## Data extracts

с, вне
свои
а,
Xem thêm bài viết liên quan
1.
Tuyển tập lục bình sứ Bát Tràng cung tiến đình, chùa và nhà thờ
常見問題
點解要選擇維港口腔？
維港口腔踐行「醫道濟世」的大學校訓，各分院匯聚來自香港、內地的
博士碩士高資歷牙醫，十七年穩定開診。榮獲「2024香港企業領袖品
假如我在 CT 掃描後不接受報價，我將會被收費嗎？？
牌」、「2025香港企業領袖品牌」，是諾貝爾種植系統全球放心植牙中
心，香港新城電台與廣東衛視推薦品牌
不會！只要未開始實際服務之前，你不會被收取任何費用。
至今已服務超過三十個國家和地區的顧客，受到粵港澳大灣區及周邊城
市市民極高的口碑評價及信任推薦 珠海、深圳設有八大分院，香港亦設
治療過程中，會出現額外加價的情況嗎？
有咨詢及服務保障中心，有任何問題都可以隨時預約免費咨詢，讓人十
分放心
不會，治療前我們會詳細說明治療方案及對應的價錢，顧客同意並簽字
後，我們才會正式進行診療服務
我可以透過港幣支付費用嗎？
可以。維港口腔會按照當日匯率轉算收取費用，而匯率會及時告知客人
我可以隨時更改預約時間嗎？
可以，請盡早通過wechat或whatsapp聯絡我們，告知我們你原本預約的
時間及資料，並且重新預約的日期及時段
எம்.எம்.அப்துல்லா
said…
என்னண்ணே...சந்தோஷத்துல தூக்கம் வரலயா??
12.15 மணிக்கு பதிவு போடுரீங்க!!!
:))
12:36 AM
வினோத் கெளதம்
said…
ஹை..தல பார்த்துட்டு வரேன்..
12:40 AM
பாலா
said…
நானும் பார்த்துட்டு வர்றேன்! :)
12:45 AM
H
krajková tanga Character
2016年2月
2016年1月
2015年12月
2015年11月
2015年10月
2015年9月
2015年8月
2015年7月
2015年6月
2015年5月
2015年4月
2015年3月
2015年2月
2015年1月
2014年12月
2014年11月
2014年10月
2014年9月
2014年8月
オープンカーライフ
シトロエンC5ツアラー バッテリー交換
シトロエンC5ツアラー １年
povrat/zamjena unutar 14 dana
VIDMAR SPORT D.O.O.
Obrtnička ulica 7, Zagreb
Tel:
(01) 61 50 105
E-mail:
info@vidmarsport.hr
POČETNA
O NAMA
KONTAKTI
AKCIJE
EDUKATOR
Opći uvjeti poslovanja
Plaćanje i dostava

## Work item
Write out the text of all the records above, line by line, without changing anything.

## Solution below
с, вне
свои
а,
Xem thêm bài viết liên quan
1.
Tuyển tập lục bình sứ Bát Tràng cung tiến đình, chùa và nhà thờ
常見問題
點解要選擇維港口腔？
維港口腔踐行「醫道濟世」的大學校訓，各分院匯聚來自香港、內地的
博士碩士高資歷牙醫，十七年穩定開診。榮獲「2024香港企業領袖品
假如我在 CT 掃描後不接受報價，我將會被收費嗎？？
牌」、「2025香港企業領袖品牌」，是諾貝爾種植系統全球放心植牙中
心，香港新城電台與廣東衛視推薦品牌
不會！只要未開始實際服務之前，你不會被收取任何費用。
至今已服務超過三十個國家和地區的顧客，受到粵港澳大灣區及周邊城
市市民極高的口碑評價及信任推薦 珠海、深圳設有八大分院，香港亦設
治療過程中，會出現額外加價的情況嗎？
有咨詢及服務保障中心，有任何問題都可以隨時預約免費咨詢，讓人十
分放心
不會，治療前我們會詳細說明治療方案及對應的價錢，顧客同意並簽字
後，我們才會正式進行診療服務
我可以透過港幣支付費用嗎？
可以。維港口腔會按照當日匯率轉算收取費用，而匯率會及時告知客人
我可以隨時更改預約時間嗎？
可以，請盡早通過wechat或whatsapp聯絡我們，告知我們你原本預約的
時間及資料，並且重新預約的日期及時段
எம்.எம்.அப்துல்லா
said…
என்னண்ணே...சந்தோஷத்துல தூக்கம் வரலயா??
12.15 மணிக்கு பதிவு போடுரீங்க!!!
:))
12:36 AM
வினோத் கெளதம்
said…
ஹை..தல பார்த்துட்டு வரேன்..
12:40 AM
பாலா
said…
நானும் பார்த்துட்டு வர்றேன்! :)
12:45 AM
H
krajková tanga Character
2016年2月
2016年1月
2015年12月
2015年11月
2015年10月
2015年9月
2015年8月
2015年7月
2015年6月
2015年5月
2015年4月
2015年3月
2015年2月
2015年1月
2014年12月
2014年11月
2014年10月
2014年9月
2014年8月
オープンカーライフ
シトロエンC5ツアラー バッテリー交換
シトロエンC5ツアラー １年
povrat/zamjena unutar 14 dana
VIDMAR SPORT D.O.O.
Obrtnička ulica 7, Zagreb
Tel:
(01) 61 50 105
E-mail:
info@vidmarsport.hr
POČETNA
O NAMA
KONTAKTI
AKCIJE
EDUKATOR
Opći uvjeti poslovanja
Plaćanje i dostava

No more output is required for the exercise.